Segment Start: INFORMATION SUPPLIED

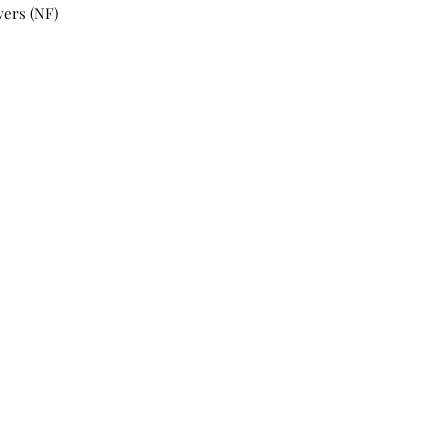
wers (NF)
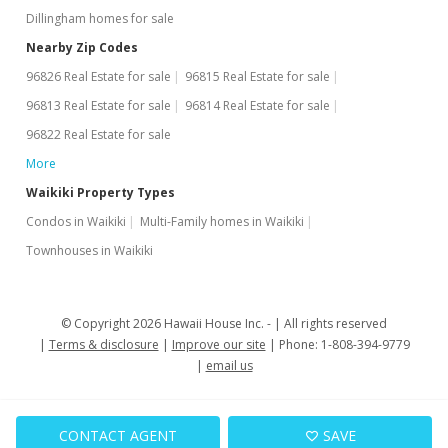
Dillingham homes for sale
Aug 11, 2015
Nearby Zip Codes
Active Under Contract
96826 Real Estate for sale
96815 Real Estate for sale
$185,800
96813 Real Estate for sale
96814 Real Estate for sale
$619.33
96822 Real Estate for sale
More
MLS #201502795
Waikiki Property Types
Jun 16, 2015
Condos in Waikiki
Multi-Family homes in Waikiki
Price Decrease
Townhouses in Waikiki
$185,800
-2.11%
$619.33
© Copyright 2026 Hawaii House Inc. -
All rights reserved
Terms & disclosure
Improve our site
Phone: 1-808-394-9779
MLS #201502795
email us
May 26, 2015
Price Decrease
CONTACT AGENT
SAVE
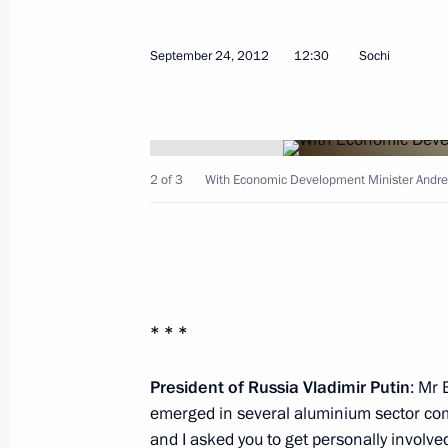
September 24, 2012
12:30
Sochi
Meeting on economic issues
January 29, 2016, 15:30
2 of 3
With Economic Development Minister Andre
Instructions following State Council
April 28, 2015, 12:20
* * *
Instructions following a meeting of C
and Education
President of Russia Vladimir Putin
: Mr 
emerged in several aluminium sector co
December 27, 2014, 16:00
and I asked you to get personally involve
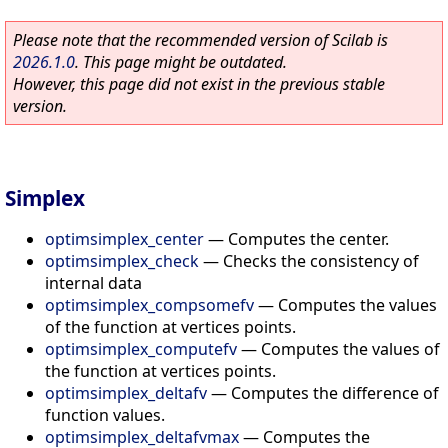
Please note that the recommended version of Scilab is
2026.1.0
. This page might be outdated.
However, this page did not exist in the previous stable
version.
Simplex
optimsimplex_center
—
Computes the center.
optimsimplex_check
—
Checks the consistency of
internal data
optimsimplex_compsomefv
—
Computes the values
of the function at vertices points.
optimsimplex_computefv
—
Computes the values of
the function at vertices points.
optimsimplex_deltafv
—
Computes the difference of
function values.
optimsimplex_deltafvmax
—
Computes the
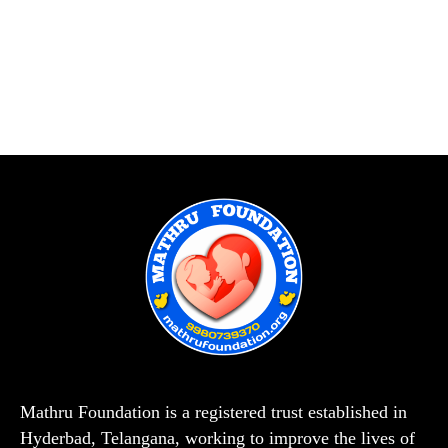
Mathru Foundation is a registered trust established in
Hyderbad, Telangana, working to improve the lives of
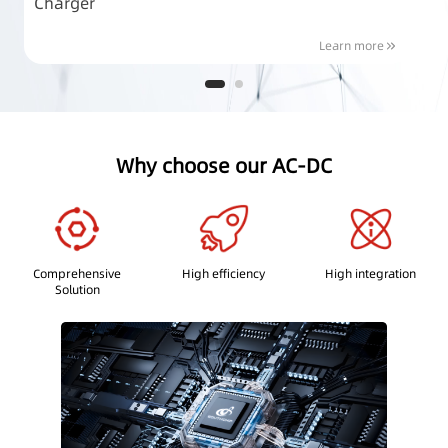
Charger
P
Learn more
Why choose our AC-DC
Comprehensive
High efficiency
High integration
Solution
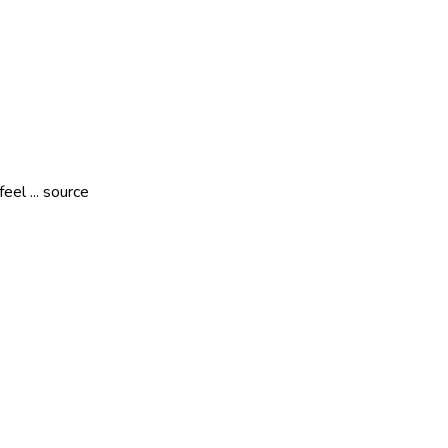
eel ... source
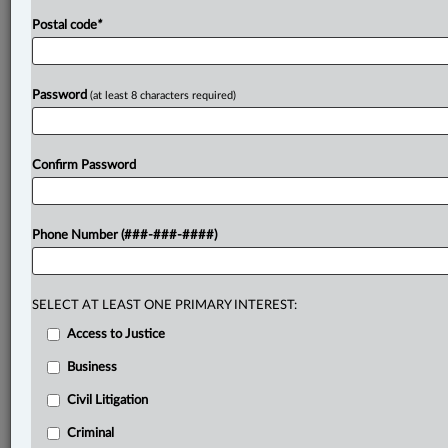
Postal code
*
Password
(at least 8 characters required)
Confirm Password
Phone Number (###-###-####)
SELECT AT LEAST ONE PRIMARY INTEREST:
Access to Justice
Business
Civil Litigation
Criminal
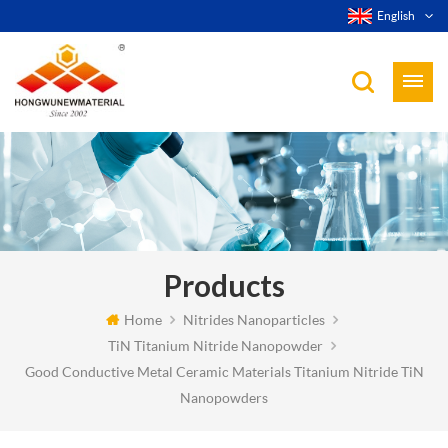
English
Products
Home
Nitrides Nanoparticles
TiN Titanium Nitride Nanopowder
Good Conductive Metal Ceramic Materials Titanium Nitride TiN
Nanopowders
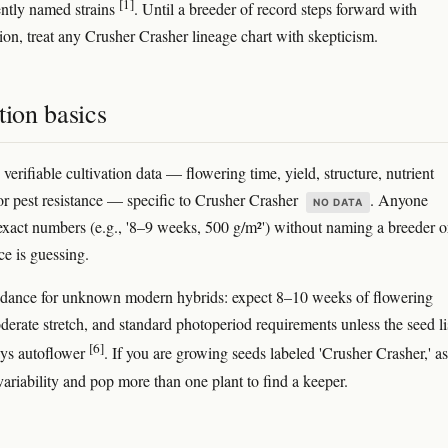
[1]
ently named strains
. Until a breeder of record steps forward with
on, treat any Crusher Crasher lineage chart with skepticism.
tion basics
erifiable cultivation data — flowering time, yield, structure, nutrient
 or pest resistance — specific to Crusher Crasher
. Anyone
NO DATA
exact numbers (e.g., '8–9 weeks, 500 g/m²') without naming a breeder o
ce is guessing.
idance for unknown modern hybrids: expect 8–10 weeks of flowering
derate stretch, and standard photoperiod requirements unless the seed li
[6]
says autoflower
. If you are growing seeds labeled 'Crusher Crasher,' 
ariability and pop more than one plant to find a keeper.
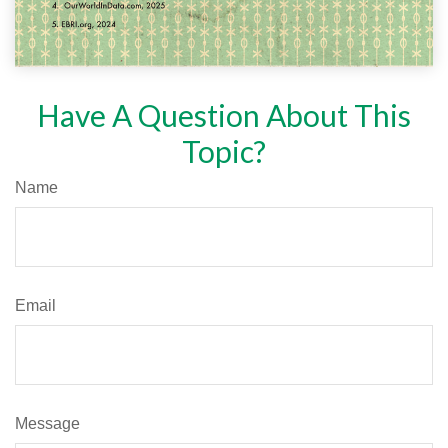
Have A Question About This
Topic?
Name
Email
Message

Segment End: INFORMATION SUPPLIED

Retype every line of text in the listing above word for word, leaving out the pictures.

wers (NF)
Dillingham homes for sale
Aug 11, 2015
Nearby Zip Codes
Active Under Contract
96826 Real Estate for sale
96815 Real Estate for sale
$185,800
96813 Real Estate for sale
96814 Real Estate for sale
$619.33
96822 Real Estate for sale
More
MLS #201502795
Waikiki Property Types
Jun 16, 2015
Condos in Waikiki
Multi-Family homes in Waikiki
Price Decrease
Townhouses in Waikiki
$185,800
-2.11%
$619.33
© Copyright 2026 Hawaii House Inc. -
All rights reserved
Terms & disclosure
Improve our site
Phone: 1-808-394-9779
MLS #201502795
email us
May 26, 2015
Price Decrease
CONTACT AGENT
SAVE
September 24, 2012
12:30
Sochi
Meeting on economic issues
January 29, 2016, 15:30
2 of 3
With Economic Development Minister Andre
Instructions following State Council
April 28, 2015, 12:20
* * *
Instructions following a meeting of C
and Education
President of Russia Vladimir Putin
: Mr 
emerged in several aluminium sector co
December 27, 2014, 16:00
and I asked you to get personally involve
Please note that the recommended version of Scilab is
2026.1.0
. This page might be outdated.
However, this page did not exist in the previous stable
version.
Simplex
optimsimplex_center
—
Computes the center.
optimsimplex_check
—
Checks the consistency of
internal data
optimsimplex_compsomefv
—
Computes the values
of the function at vertices points.
optimsimplex_computefv
—
Computes the values of
the function at vertices points.
optimsimplex_deltafv
—
Computes the difference of
function values.
optimsimplex_deltafvmax
—
Computes the
Mathru Foundation is a registered trust established in
Hyderbad, Telangana, working to improve the lives of
Charger
P
Learn more
Why choose our AC-DC
Comprehensive
High efficiency
High integration
Solution
eel ... source
Postal code
*
Password
(at least 8 characters required)
Confirm Password
Phone Number (###-###-####)
SELECT AT LEAST ONE PRIMARY INTEREST:
Access to Justice
Business
Civil Litigation
Criminal
English
Products
Home
Nitrides Nanoparticles
TiN Titanium Nitride Nanopowder
Good Conductive Metal Ceramic Materials Titanium Nitride TiN
Nanopowders
[1]
ently named strains
. Until a breeder of record steps forward with
on, treat any Crusher Crasher lineage chart with skepticism.
tion basics
erifiable cultivation data — flowering time, yield, structure, nutrient
 or pest resistance — specific to Crusher Crasher
. Anyone
NO DATA
exact numbers (e.g., '8–9 weeks, 500 g/m²') without naming a breeder o
ce is guessing.
idance for unknown modern hybrids: expect 8–10 weeks of flowering
derate stretch, and standard photoperiod requirements unless the seed li
[6]
says autoflower
. If you are growing seeds labeled 'Crusher Crasher,' 
ariability and pop more than one plant to find a keeper.
Have A Question About This
Topic?
Name
Email
Message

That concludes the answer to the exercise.